-- Task item --
Would you transcribe the whole listing exactly, minus its pictures?

* * *

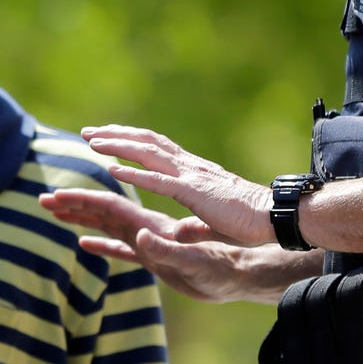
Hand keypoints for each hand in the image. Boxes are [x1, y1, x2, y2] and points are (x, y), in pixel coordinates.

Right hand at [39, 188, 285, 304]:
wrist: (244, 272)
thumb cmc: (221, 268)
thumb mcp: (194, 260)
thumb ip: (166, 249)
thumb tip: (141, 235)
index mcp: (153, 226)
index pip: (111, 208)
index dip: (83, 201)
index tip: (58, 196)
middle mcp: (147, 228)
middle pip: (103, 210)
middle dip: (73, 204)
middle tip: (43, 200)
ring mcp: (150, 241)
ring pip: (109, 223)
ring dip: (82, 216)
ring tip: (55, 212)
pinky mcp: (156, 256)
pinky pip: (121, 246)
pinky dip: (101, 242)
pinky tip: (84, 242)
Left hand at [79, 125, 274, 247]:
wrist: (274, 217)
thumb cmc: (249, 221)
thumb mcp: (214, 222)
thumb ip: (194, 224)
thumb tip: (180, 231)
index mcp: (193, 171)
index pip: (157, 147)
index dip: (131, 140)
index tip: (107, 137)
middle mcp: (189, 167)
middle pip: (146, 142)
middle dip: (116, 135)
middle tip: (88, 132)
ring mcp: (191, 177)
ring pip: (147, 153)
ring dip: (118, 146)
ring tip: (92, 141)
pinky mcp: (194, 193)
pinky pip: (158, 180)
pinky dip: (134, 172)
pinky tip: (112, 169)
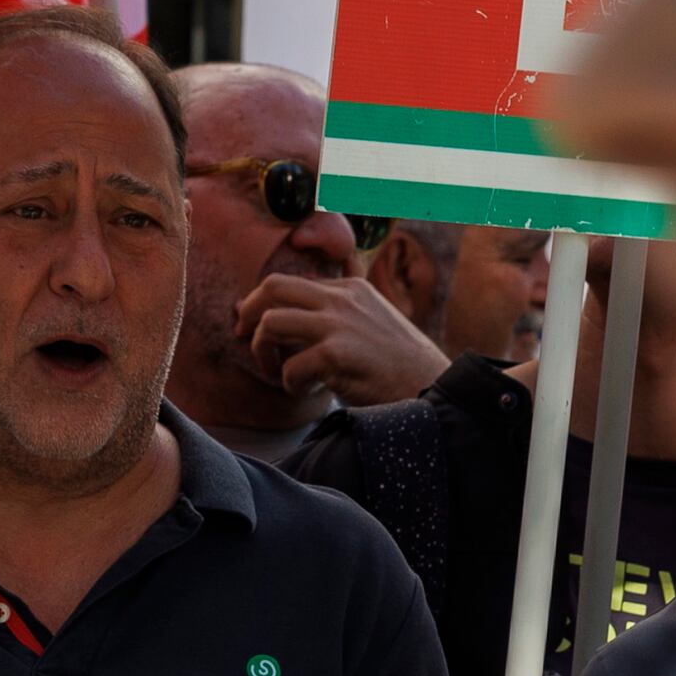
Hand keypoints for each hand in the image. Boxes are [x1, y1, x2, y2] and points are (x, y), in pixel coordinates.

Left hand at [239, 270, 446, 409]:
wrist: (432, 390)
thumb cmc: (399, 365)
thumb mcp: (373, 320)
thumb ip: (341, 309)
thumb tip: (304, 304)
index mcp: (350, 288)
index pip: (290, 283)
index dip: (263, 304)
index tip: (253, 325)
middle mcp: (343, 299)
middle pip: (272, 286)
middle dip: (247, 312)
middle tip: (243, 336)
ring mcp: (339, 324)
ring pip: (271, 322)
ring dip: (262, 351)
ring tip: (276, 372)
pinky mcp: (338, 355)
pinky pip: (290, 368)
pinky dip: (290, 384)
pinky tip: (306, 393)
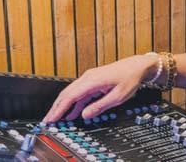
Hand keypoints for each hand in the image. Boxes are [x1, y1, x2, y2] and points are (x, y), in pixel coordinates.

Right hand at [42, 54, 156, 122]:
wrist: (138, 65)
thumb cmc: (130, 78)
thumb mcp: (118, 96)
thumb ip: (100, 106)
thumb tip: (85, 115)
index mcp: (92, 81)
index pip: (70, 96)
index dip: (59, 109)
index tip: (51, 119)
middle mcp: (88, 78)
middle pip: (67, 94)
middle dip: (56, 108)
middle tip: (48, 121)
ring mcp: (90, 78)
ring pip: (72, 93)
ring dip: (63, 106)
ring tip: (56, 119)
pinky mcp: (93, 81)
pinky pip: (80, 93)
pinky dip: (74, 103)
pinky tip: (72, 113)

* * *

-- Solution --
Hand keypoints for each hand in the image. Boxes are [x1, y1, x2, y2] and points are (x, y), in pixel coordinates.

Right hand at [39, 188, 285, 304]:
wrist: (244, 272)
thumb cmc: (221, 268)
thumb mcp: (194, 260)
thumb ip: (166, 249)
thumb tip: (141, 235)
index mcp: (153, 226)
index pip: (111, 208)
index dip: (83, 201)
index tip: (58, 196)
middle mcp: (147, 228)
middle pip: (103, 210)
middle dip: (73, 204)
middle tip: (43, 200)
ring mcp: (150, 241)
ring pip: (109, 223)
ring dip: (82, 216)
ring tip: (55, 212)
pinky mcp: (156, 256)
pinky pip: (121, 246)
pinky dip: (101, 242)
pinky tip: (84, 242)
Left hand at [79, 125, 274, 247]:
wrist: (274, 217)
thumb cmc: (249, 221)
thumb mcp: (214, 222)
thumb ip: (194, 224)
thumb tip: (180, 231)
index mcp: (193, 171)
index pip: (157, 147)
index dip: (131, 140)
index tip: (107, 137)
middle mcp: (189, 167)
middle pip: (146, 142)
middle dip: (116, 135)
middle tip: (88, 132)
ring mcp: (191, 177)
ring pip: (147, 153)
ring dip: (118, 146)
ring tip: (92, 141)
pinky mcp: (194, 193)
pinky pip: (158, 180)
pinky dip: (134, 172)
pinky tip: (112, 169)
Hand keypoints for each hand in the image. Boxes are [x1, y1, x2, y2] and points are (x, y), in pixel coordinates.

Left hand at [239, 270, 446, 409]:
wrist: (432, 390)
thumb cmc: (399, 365)
thumb mcp: (373, 320)
thumb ip: (341, 309)
thumb tip: (304, 304)
index mcp: (350, 288)
index pip: (290, 283)
index dip: (263, 304)
index tip: (253, 325)
middle mcp: (343, 299)
middle pip: (272, 286)
middle dip: (247, 312)
middle tip: (243, 336)
ring mcp: (339, 324)
ring pip: (271, 322)
ring dip: (262, 351)
ring tip: (276, 372)
pinky mcp: (338, 355)
pinky pip: (290, 368)
pinky dip: (290, 384)
pinky tip: (306, 393)
Hand keypoints for each hand in the image. Boxes are [x1, y1, x2, y2] and points are (x, y), in pixel coordinates.

Right hand at [42, 54, 156, 122]:
wrist: (138, 65)
thumb cmc: (130, 78)
thumb mcp: (118, 96)
thumb ip: (100, 106)
thumb tip: (85, 115)
index mcp: (92, 81)
index pip: (70, 96)
index dip: (59, 109)
index tip: (51, 119)
middle mcp: (88, 78)
middle pip: (67, 94)
middle dip: (56, 108)
middle tip: (48, 121)
ring mcp: (90, 78)
ring pip: (72, 93)
ring dip: (63, 106)
ring tip: (56, 119)
pinky mcp: (93, 81)
pinky pip: (80, 93)
pinky dip: (74, 103)
pinky tip: (72, 113)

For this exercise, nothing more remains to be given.